:: Written instruction ::
Reproduce the entries below word for word, starting with the line that contains "family: Araliaceae" and continuing through the final line, with both of those lines included.

(Extracted data entries)
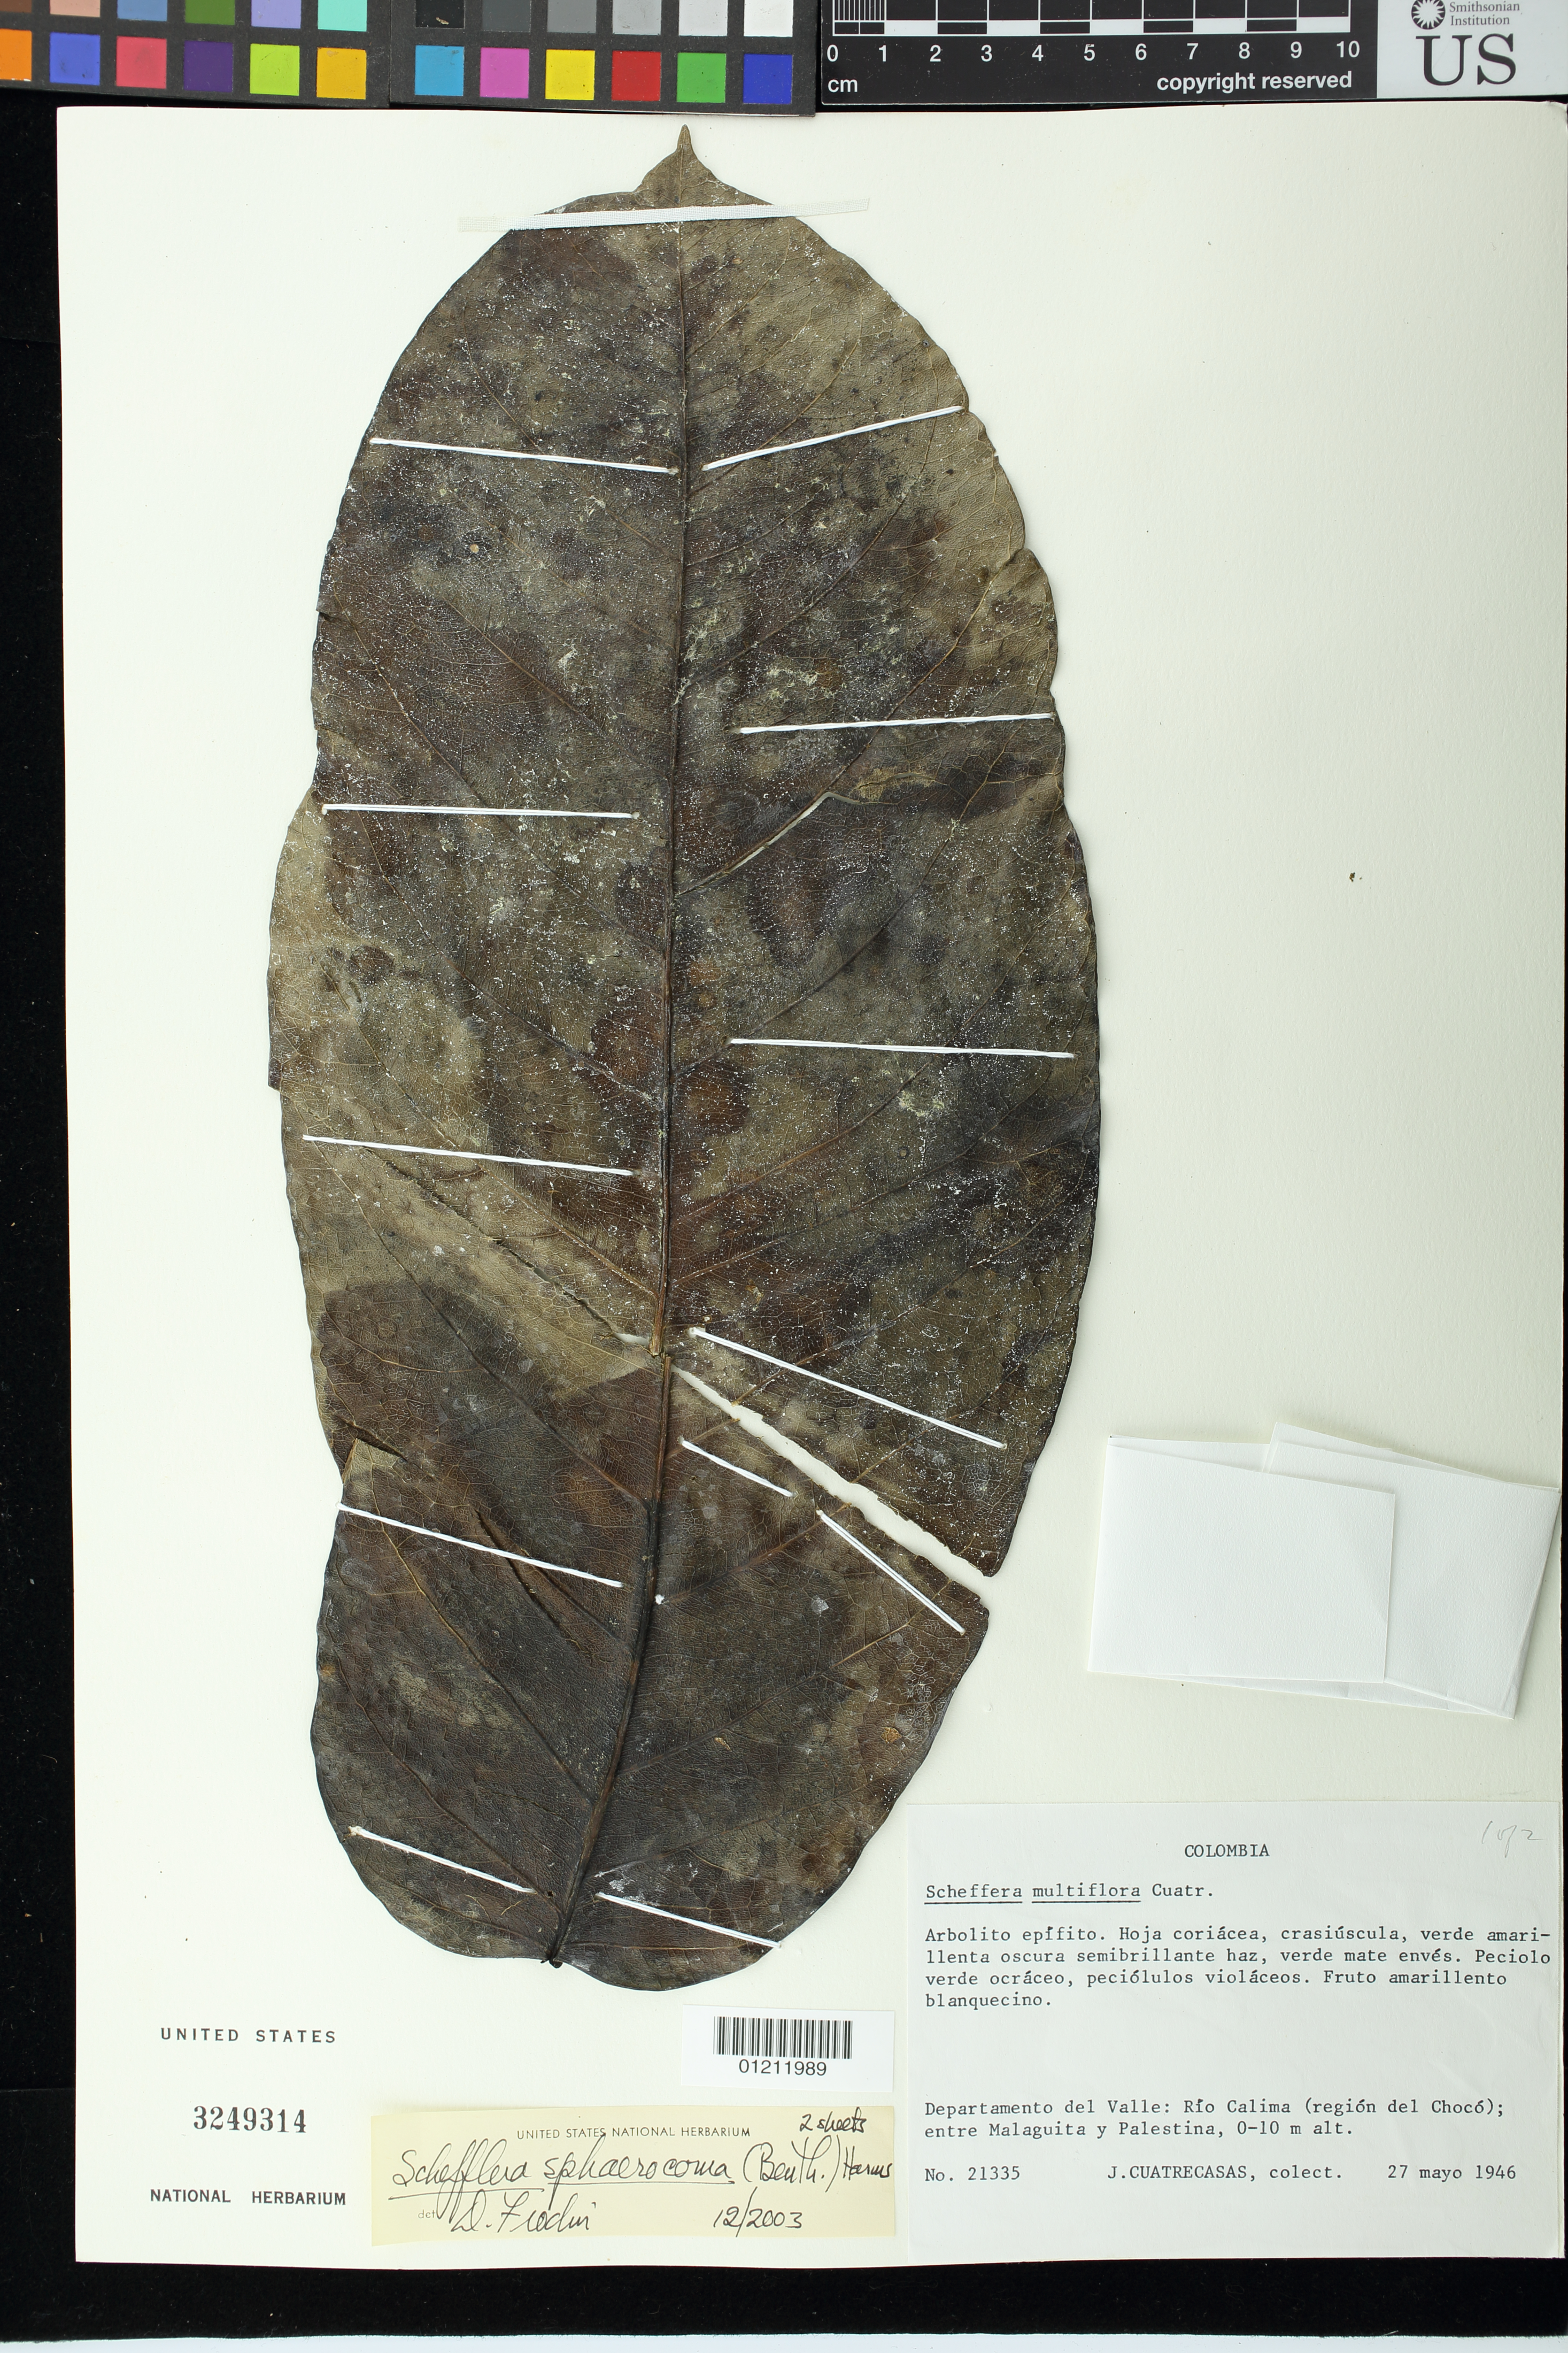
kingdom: Plantae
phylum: Tracheophyta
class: Magnoliopsida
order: Apiales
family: Araliaceae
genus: Schefflera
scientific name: Schefflera sphaerocoma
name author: (Benth.) Harms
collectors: J. Cuatrecasas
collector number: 21335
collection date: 1946-05-27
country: Colombia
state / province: Valle del Cauca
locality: Departamento del Valle: Río Calima (región del Chocó); entre Malaguita y Palestina.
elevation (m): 0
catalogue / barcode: US 3249314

:: Answer to the exercise ::
family: Araliaceae
genus: Schefflera
scientific name: Schefflera sphaerocoma
name author: (Benth.) Harms
collectors: J. Cuatrecasas
collector number: 21335
collection date: 1946-05-27
country: Colombia
state / province: Valle del Cauca
locality: Departamento del Valle: Río Calima (región del Chocó); entre Malaguita y Palestina.
elevation (m): 0
catalogue / barcode: US 3249314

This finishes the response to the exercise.